Over the years, SLPMB had expanded its range of activities into oil palm plantation ownership and palm kernel processing (and other upstream processing), and had in 1979 been landed with the responsibility for taking over the operations of the Rice Corporation in both domestic purchases and rice importation. This led to financial and management problems, exacerbated by politicization of the institution and diversion of funds for Treasury and private gain. Serving the interests of export-crop producers ceased to figure high on its agenda.

In consequence, SLPMB lost its effective monopsony in the mid-1980s. Export crops were being taxed at a rate of about 30 percent, and the average producer price paid by SLPMB was less than 50 percent of f.o.b. world market price. Although the Leone underwent a series of massive devaluations that should have increased the incentives to producers of export commodities, inflation was running at very high levels and the Leone was not convertible. Further, while the world prices of coffee and cocoa have been falling over time in real terms, they have fluctuated substantially in the short run in nominal terms. Sierra Leonean producers had an alternative to SLPMB and the vagaries of their own macroeconomy in their historic cross-border trading links with Liberia, whose currency was tied to the US dollar. The loss of this market opportunity because of the Liberian civil war and consequent currency turmoil coincided with the liberalization of domestic marketing in Sierra Leone. The competitors to SLPMB offered a better service to farmers through price premiums and a pre-financing system, and a barter system to provide essential consumer goods (including rice, which, in Sierra Leone, acts as an inflation-proof form of cash) in exchange for produce.

This example is particularly interesting because the main institutional player in the policy delivery system, SLPMB, was also supposed to be the generator of the policy benefits. Through its buying and selling operations, it was supposed to be able to use its monopsonistic and monopolistic powers to benefit the small-scale producers (and all coffee and cocoa production in Sierra Leone is in the hands of small-scale producers - there was never any plantation production of those crops) by reducing their marketing costs and negotiating a better international price for their exports. As indicated, the structure consisted of SLPMB with monopsony/monopoly powers in the export crop market, and no farmer control of the organization's operations. Conduct shows a combination of circumstances: acquisition of extraneous enterprises, mismanagement, diversion of funds to private interests, a volatile domestic macroeco-nomy and a ready hard currency market in neighbouring countries (not all of which are depicted in the flow chart) allowed producers to develop a lucrative cross-border black market. This further depressed the price offered to producers and exacerbated the decline of SLPMB to the point that in terms of performance its effectiveness in accomplishing the original policy objective could only be judged as dismal. The mismanagement and appropriation of funds for private gain destroyed its operational efficiency. The rules against the black market were unenforceable since the alternative hard currency market and higher prices across the border was irresistible, i.e., the system was unenforceable in principle because of mass disobedience with respect to the formal rules. Any serious attempt at enforcement would have been extremely costly because of the lengthy land border and difficult terrain, and the benefits of enforcement would not have accrued to those bearing the costs. In other words, far from generating policy benefits, SLPMB successfully generated policy disbenefits.

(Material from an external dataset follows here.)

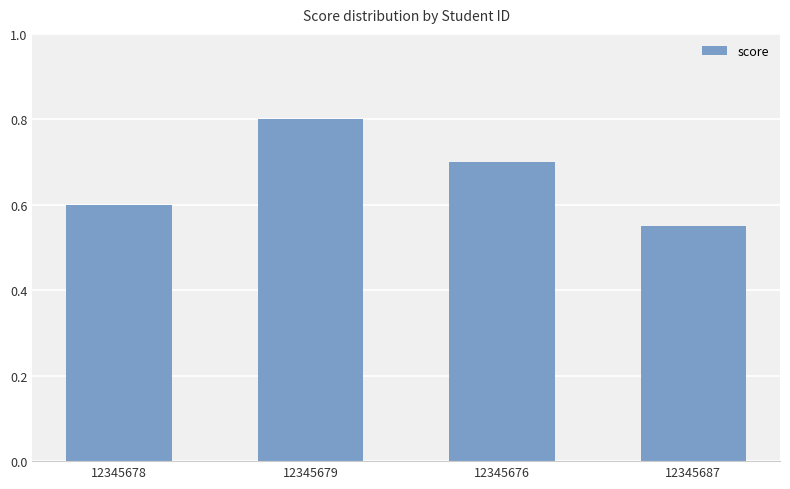

What is the change in value from 12345678 to 12345679?

+0.2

The solution in this case was to abandon the policy, open the domestic market to private traders and establish a minimum producer price of 60 percent of the f.o.b. export price, enforceable through SLPMB. This, coupled with the war across the border, eliminated the black market and reinstated SLPMB as the monopoly exporter of Sierra Leone export production.

With regard to equity, under the original structure all producers were treated equally badly.